Genetic evaluation of inherited unexplained neurological disorders in childhood

Since consanguineous marriages are common practice in Iran, expectedly the rate of autosomal recessive rare incapacitating diseases such as developmental delay/intellectual disabilities, epilepsy, deafness, blindness, and etc. are high. These conditions present many challenges to patients, families, and physicians. Some children with these types of conditions wait years for an accurate diagnosis due to medical complexity or symptoms that cannot be explained by standard medical knowledge. In some cases, a diagnosis never comes. Frequently these children have undergone expensive, and sometimes, painful diagnostic procedures for many years, and families are still left without an answer, and therefore lack definitive therapeutic and preventive options. Families with between ۲-۴ (or more) individuals with autosomal recessive conditions, as well as many other families with autosomal dominant conditions with many more affected family members, will be recruited for mapping studies.

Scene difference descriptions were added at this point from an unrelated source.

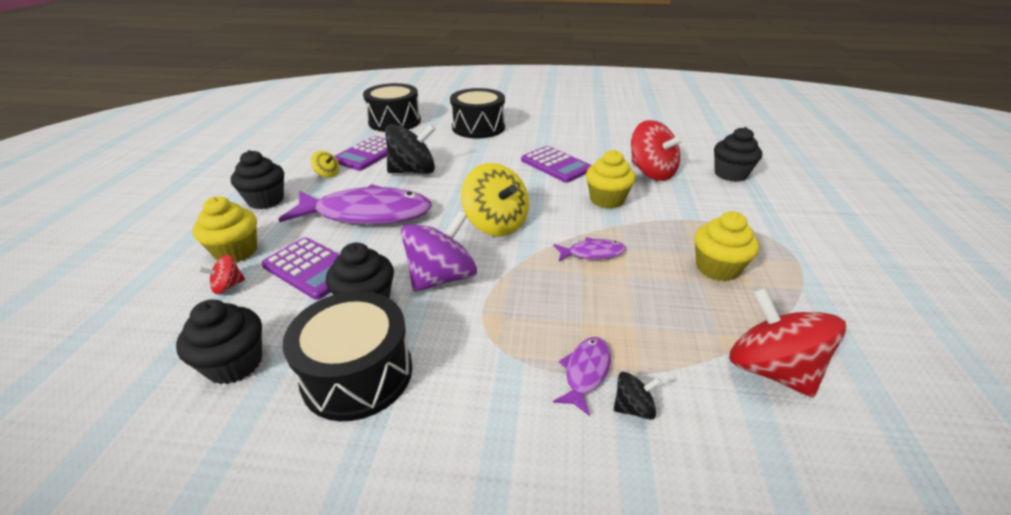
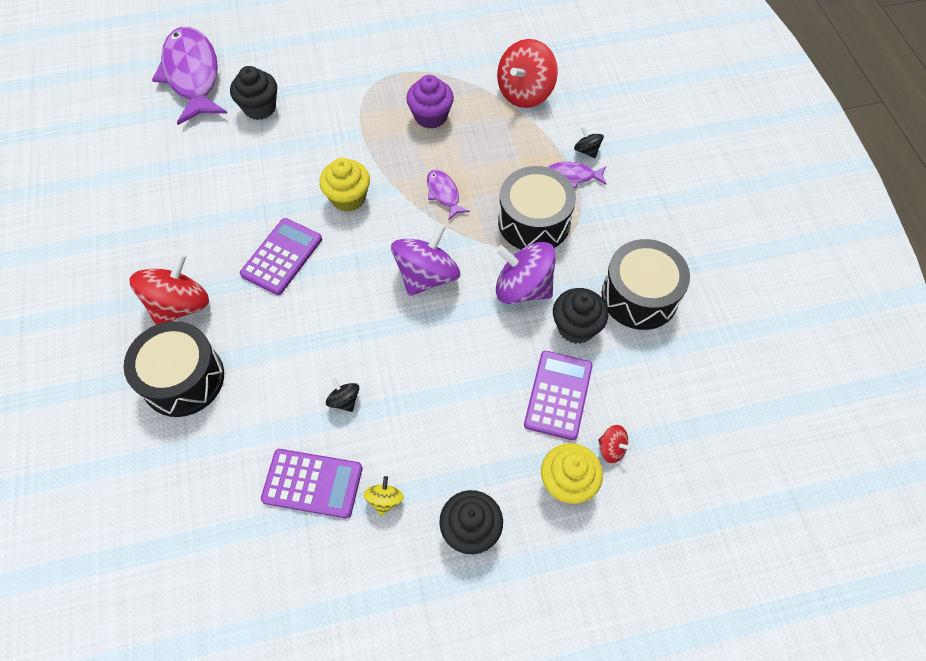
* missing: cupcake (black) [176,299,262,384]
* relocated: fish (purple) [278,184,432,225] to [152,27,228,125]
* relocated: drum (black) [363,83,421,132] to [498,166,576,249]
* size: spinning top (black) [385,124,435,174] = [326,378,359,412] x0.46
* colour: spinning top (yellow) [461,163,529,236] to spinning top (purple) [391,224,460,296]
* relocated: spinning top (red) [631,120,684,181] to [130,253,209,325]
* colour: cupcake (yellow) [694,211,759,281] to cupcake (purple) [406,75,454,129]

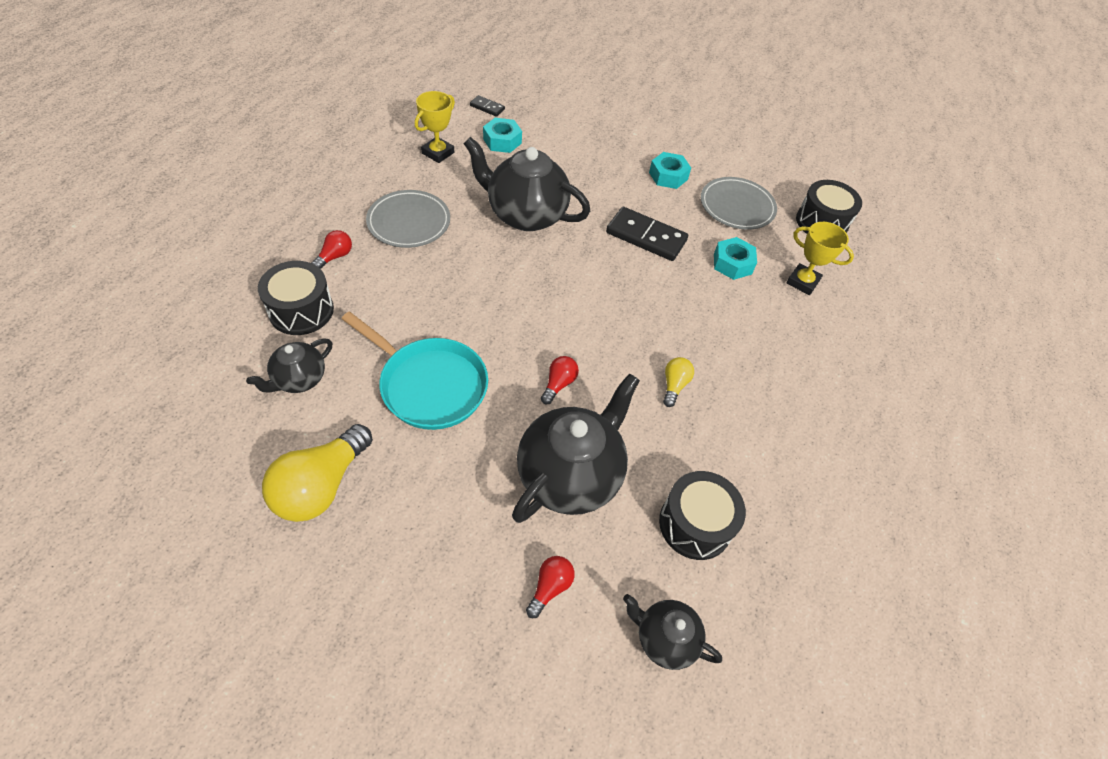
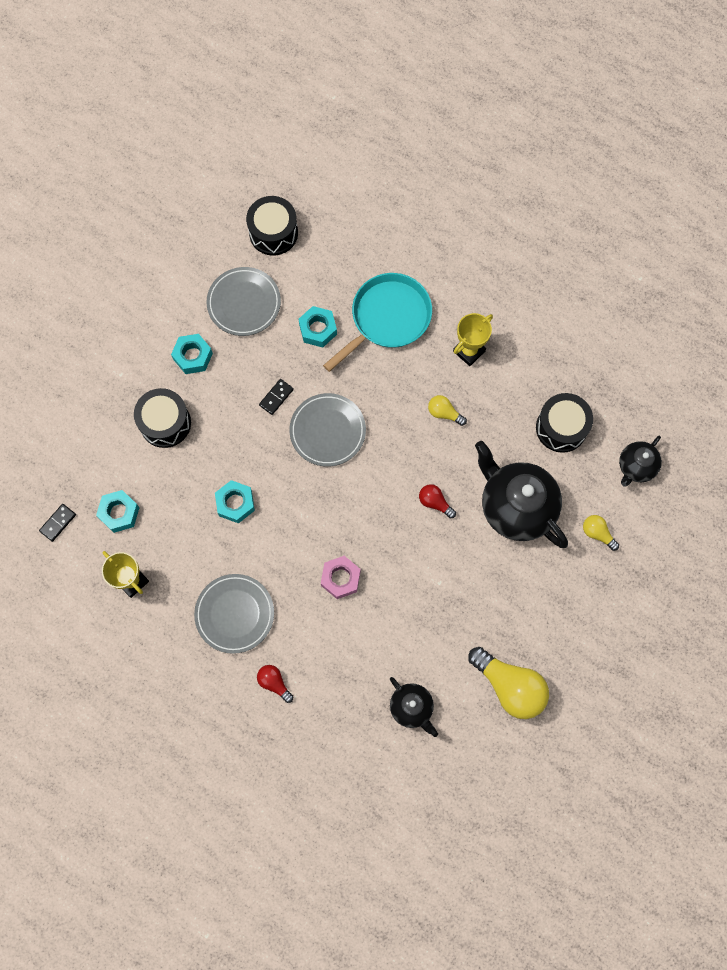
* relocated: drum (black) [258,261,334,335] to [134,388,191,448]
* relocated: pan (turquoise) [342,312,488,430] to [323,273,432,372]
* exchanged: teapot (black) [464,137,590,231] to nut (turquoise) [215,480,255,523]
* colour: light bulb (red) [526,556,575,618] to light bulb (yellow) [583,515,619,551]
* size: domino (black) [606,207,688,261] = [259,379,294,415] x0.50
* relocated: trophy (yellow) [786,222,854,295] to [453,313,493,366]
* appeared: plate (grey) [289,393,366,467]
* appeared: nut (pink) [321,556,361,599]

The aim being to undertake cutting-edge genomic technologies including high density SNP microarray studies to map the likely chromosomal location of the disease gene in each family, then cataloguing genes located within the linked region and subsequently, to identify causative genes by a candidatepositional strategy and the application of next generation sequencing technologies with focus on hereditary undiagnosed or genetically heterogeneous diseases to identify and characterise rare and yet to be described disorders and syndromes in childhood.